Surfside of Brevard, Inc. v. United States

Decision Date11 August 1969
Docket NumberNo. 26292.,26292.
Citation414 F.2d 915
PartiesSURFSIDE OF BREVARD, INC., et al., Appellants, v. UNITED STATES of America, Appellee.
CourtU.S. Court of Appeals — Fifth Circuit

William D. Jones, Jr., David W. Foerster, James E. Hodge, Jones, Foerster & Hodge, Jacksonville, Fla., J. Russell Hornsby, Orlando, Fla., for appellants.

Francis G. Rearick, Department of Justice, Land Division, Orlando, Fla., Edward F. Boardman, U. S. Atty., Tampa, Fla., Frank B. Friedman, Raymond N. Zagone, Attys., Dept. of Justice, Washington, D. C., Clyde O. Martz, Asst. Atty. Gen., Dept. of Justice, Washington, D. C., for appellee.

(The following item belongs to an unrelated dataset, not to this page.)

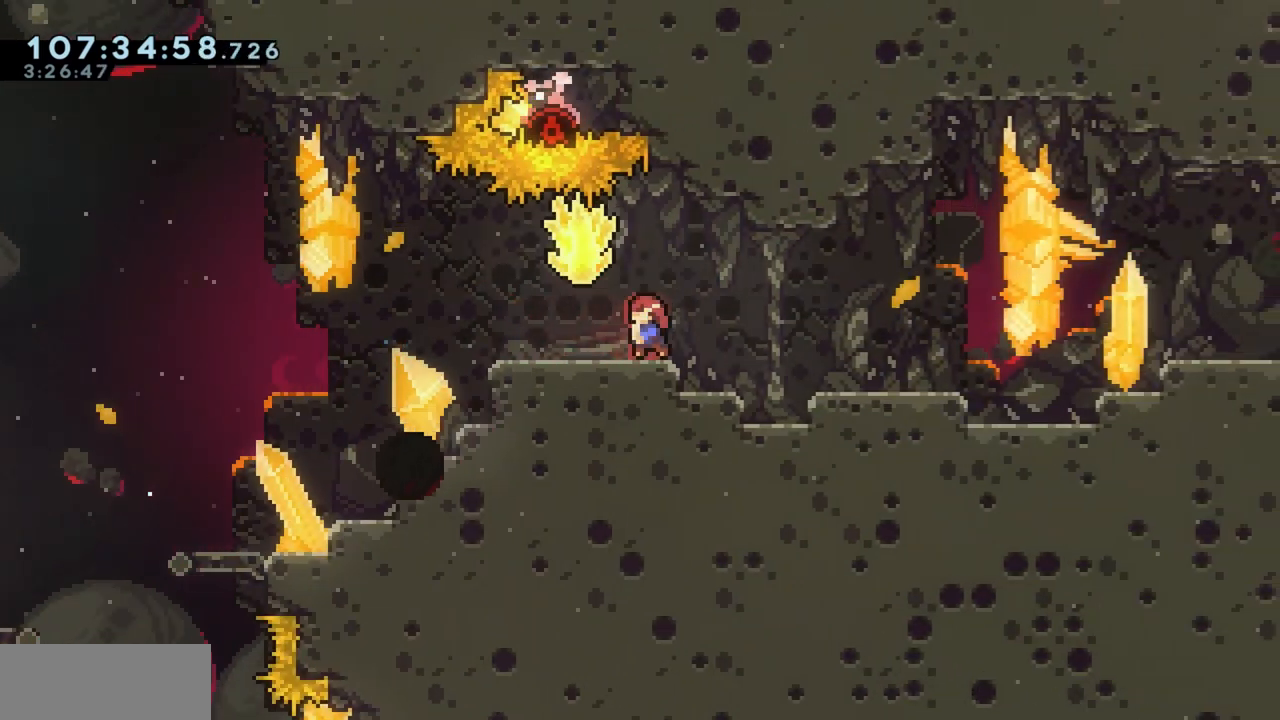
{"keys": ["a", "grab", "jump", "w"], "events": [[17, "dash", "down"], [100, "dash", "up"], [200, "grab", "down"], [200, "jump", "down"], [283, "w", "down"]]}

Before JOHN R. BROWN, Chief Judge, and GEWIN and GOLDBERG, Circuit Judges.

GEWIN, Circuit Judge:

The appellants are thirteen corporations and an individual. The corporations owned, subject to purchase money mortgages, certain lands condemned by the United States in August 1961 for establishment of the National Aeronautics and Space Administration's manned lunar landing facility at Cape Canaveral, Florida, now Cape Kennedy. The individual, Reading, held the unsatisfied purchase money mortgages. A jury in the United States District Court for the Middle District of Florida fixed the sum of $1,694,713 as just compensation for the taking.

The single issue on this appeal is whether the district court erred in excluding from jury consideration evidence relating to the appellant corporations' acquisition of the land from appellant Reading for a purchase price in excess of three million dollars. We hold that this evidentiary exclusion was error and that the judgment must be reversed.

In May 1960, the land in question was owned by Reading. He desired to sell the property and listed it with a real estate brokerage firm for that purpose. The property remained unsold in November 1960, at which time Reading proposed that that the brokerage firm buy and develop the land. Negotiations followed and Reading entered into a contract of sale with one of the corporate appellants, Surfside of Brevard, which was created by officers of the brokerage firm to take title to the property. The contract of sale described the land in terms of fourteen separate tracts. Prior to the consummation of the sale, thirteen corporations, in addition to Surfside, were created, each to take title to one tract of the Reading property. In March 1961, the sale was consummated between Reading and the fourteen corporations for a total purchase price of $3,496,500. There is evidence that $5,000 cash was paid by Surfside at the time the sales contract was executed. The contract provided that an additional cash payment of $53,000 would be made when the sale was consummated; there is no evidence that this payment was in fact made. The balance of the purchase price was evidenced by fourteen promissory notes, each executed by one of the corporations and secured by a purchase money mortgage encumbering the tract held by the corporation. Prior to the valuation proceeding below, a third party showed superior title to the tract held by one of the fourteen corporations and, therefore, that tract, which was encumbered by a purchase money mortgage for $8,400, and the corporation which claimed title to the tract are not involved in this litigation.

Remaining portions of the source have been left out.